=== ABOUT THIS TASK ===
Where an entry contains an image, leave the image out; restate everything else exactly.
◇ ◇ ◇
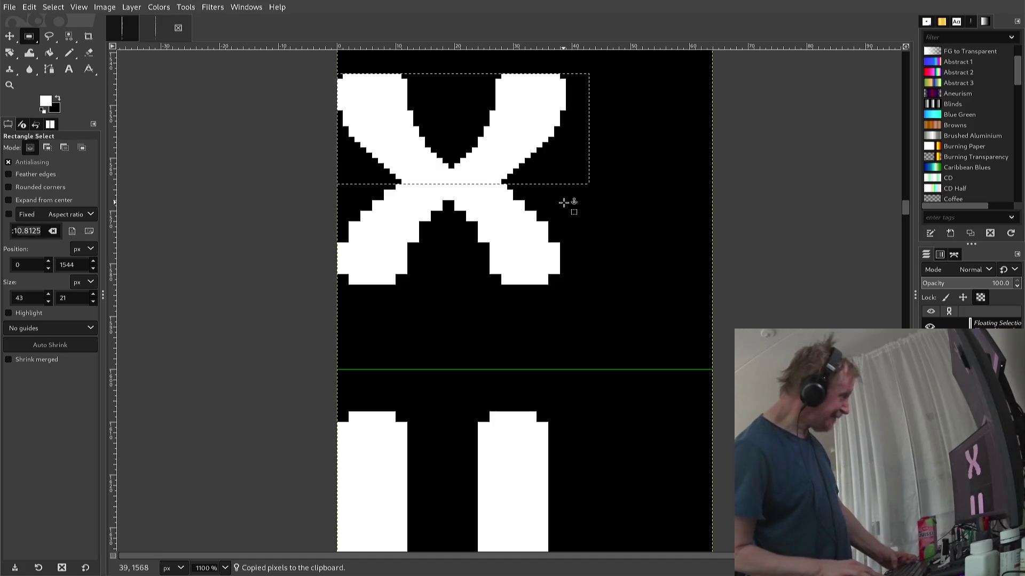
{"action": "key", "text": "shift+v"}
{"action": "key", "text": "Down"}
{"action": "key", "text": "Down"}
{"action": "key", "text": "Down"}
{"action": "key", "text": "Down"}
{"action": "key", "text": "Down"}
{"action": "key", "text": "Down"}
◇ ◇ ◇
=== REPLY TO THE EXERCISE ===
{"action": "key", "text": "shift+v"}
{"action": "key", "text": "Down"}
{"action": "key", "text": "Down"}
{"action": "key", "text": "Down"}
{"action": "key", "text": "Down"}
{"action": "key", "text": "Down"}
{"action": "key", "text": "Down"}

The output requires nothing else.